The General Assembly resolution seeks an ICJ opinion on the “legal consequences arising from the ongoing violation by Israel of the right of the Palestinian people to self-determination, from its prolonged occupation, settlement and annexation of Palestinian territory occupied since 1967, including measures aimed at altering the demographic composition, character and status of the Holy City of Jerusalem, and from its adoption of related discriminatory legislation and measures.”
In 2004, the ICJ issued an advisory opinion which concluded that Israel’s barrier wall built on occupied Palestinian territory violated international law and ordered Israel to dismantle it and pay reparations. Israel ignored the ICJ’s ruling.

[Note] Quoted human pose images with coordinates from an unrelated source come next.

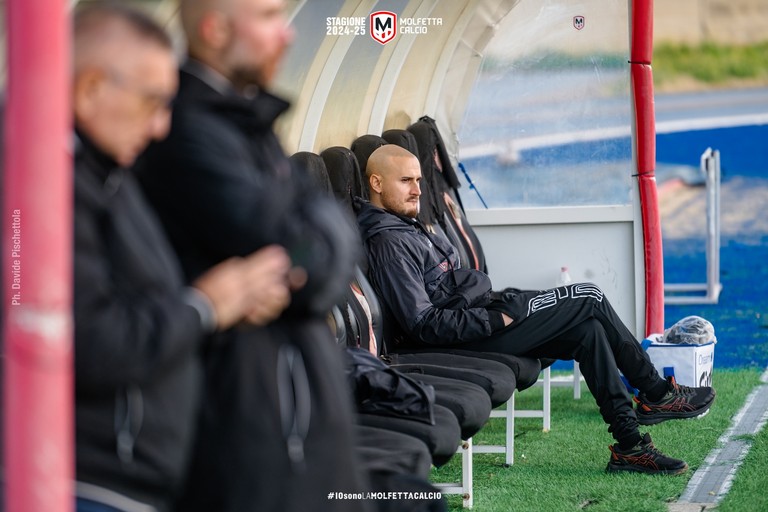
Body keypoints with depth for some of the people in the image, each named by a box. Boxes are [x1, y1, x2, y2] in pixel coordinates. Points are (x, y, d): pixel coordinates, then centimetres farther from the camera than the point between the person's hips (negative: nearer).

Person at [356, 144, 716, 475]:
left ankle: (629, 444, 1)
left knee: (588, 329, 0)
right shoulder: (389, 242, -19)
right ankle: (656, 394, 5)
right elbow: (423, 324, -24)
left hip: (483, 315, 10)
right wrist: (496, 320, -18)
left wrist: (496, 309, 12)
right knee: (590, 299, -7)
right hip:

There is an effective way to pressure Israel to end its illegal occupation of Palestinian territory and violation of the rights of the Palestinians. The Boycott, Divestment, Sanctions (BDS) movement, an initiative of Palestinian civil society, consists of “non-violent punitive measures.” This includes academic, cultural and economic boycotts; divestment from Israeli and allied companies; and sanctions such as ending military trade agreements.
These measures will last until Israel recognizes the Palestinian people’s “inalienable right to self-determination” and fully complies with international law by: (1) ending the occupation and colonization of all Arab lands and dismantling the barrier wall; (2) recognizing the fundamental rights of Arab-Palestinian citizens of Israel to full equality; and (3) respecting, protecting and promoting the right of Palestinian refugees to return to their land as required by UN General Assembly Resolution 194.
“The domination of an unabashedly racist, Jewish fundamentalist, genocidal, and homophobic strand of Zionism in the current Netanyahu far-right government makes the ground even more fertile for the BDS movement to further isolate Israel’s regime of settler-colonialism and apartheid at all levels,” Omar Barghouti, co-founder of the BDS movement for Palestinian rights, wrote in an email to Truthout. “But fertile grounds alone do not yield fruit; we still need the passion and the strategic labor of many around the world to plant seeds of change, to amass people’s power and strategically direct it to dismantle systems of oppression.”
Barghouti added, “With this unmasked Israeli fascism in power, it is high time to demolish the colonial hypocrisy of the U.S. and its European allies. They have imposed unprecedented sanctions on Russia because of its months-long illegal invasion of Ukraine, yet they’ve continued to enable, fund and defend Israel’s decades-long system of violent oppression of the Indigenous Palestinian people.”